Task instructions:
From the grinder forum thread below, extract word for word the part that begins with the words containing "Really glad you" and ends with "should just work.".

What is wrong with yours coffeechap, same problem as what I and the OP had?


----------



## robti (Mar 27, 2013)

Really glad you got yours sorted i have 2 from him and both have the same problem in that you adjust to get the grind fine enough then the burrs touch and the motor jams on another 1\2 turn so back off till they are just missing and then grind some beans, i put in 16g grinds and pulled a shot and filled my cup with a watery solution in around 15 or so seconds.

Now this also happens on the one that i stripped down and cleaned , this has been in and out hal a dozen times in case i got something wrong but all you do is centre the motor tighten 3 screws then fit the burr carrier so no adjustment or shims to fit they should just work.

Haz-pro did you fit anything new to yours to change from when you said it didnt work

Robert


----------



## HDAV (Dec 28, 2012)

Perhaps they are from a chain that used them and have been replaced/ditched i would expect if they were skip fodder to have been less used and more missing....


----------



## urbanbumpkin (Jan 30, 2013)

Have you seen the reply regarding if the grinder is suitable for espresso.

"Look, the grinder is in very good working order, I have tested, yes, and for me and my friends, makes a good grinde. I am not a coffee

expert, but I like it the way grinds. As you can see on the pictures , the condition of the burrs are good, It has not been used a lot, used to be a grinder for decaf coffee, but since the decaf comes grinded in small packages, no more need for this grinder. It was used for about 2 months.

NOW!! some "experts say, this grinder does NOT grinds fine enough for a real quality expresso, even if you put brand new burrs in it.

I have sold previously this model, and the person complained that does not do a fine enough job. I have sent the person new burrs, and he still said

it is not good enough. Well, you can come and tested yourself !!

Famous coffee shops use this modell, it is enough for them, but some people complain, it is not good enough.

Just to give a straight answer.

Sincerely,

- alpi07675"


----------



## haz_pro (Apr 4, 2013)

robti said:


> Haz-pro did you fit anything new to yours to change from when you said it didnt work
> 
> Robert


I haven't fitted anything new no. I just stripped it down fully (literally everything) and then gave it a good clean (as it was very dirty inside) and then put it back together. I have no idea what was causing the issue before but luckily it has gone. Maybe the motor wasn't tightened equally to the casing (although I did check this previously.

Questions about pictured content:
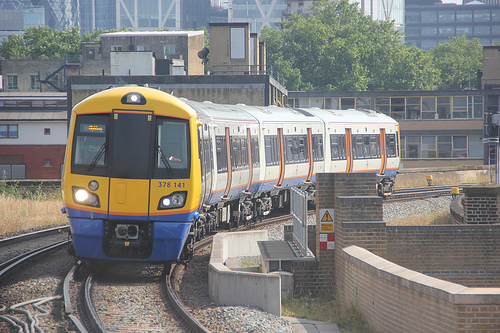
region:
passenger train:
[56, 75, 417, 280]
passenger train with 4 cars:
[58, 70, 413, 264]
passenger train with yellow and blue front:
[58, 67, 403, 268]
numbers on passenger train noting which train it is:
[155, 179, 189, 193]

Reply to the exercise:
Really glad you got yours sorted i have 2 from him and both have the same problem in that you adjust to get the grind fine enough then the burrs touch and the motor jams on another 1\2 turn so back off till they are just missing and then grind some beans, i put in 16g grinds and pulled a shot and filled my cup with a watery solution in around 15 or so seconds.

Now this also happens on the one that i stripped down and cleaned , this has been in and out hal a dozen times in case i got something wrong but all you do is centre the motor tighten 3 screws then fit the burr carrier so no adjustment or shims to fit they should just work.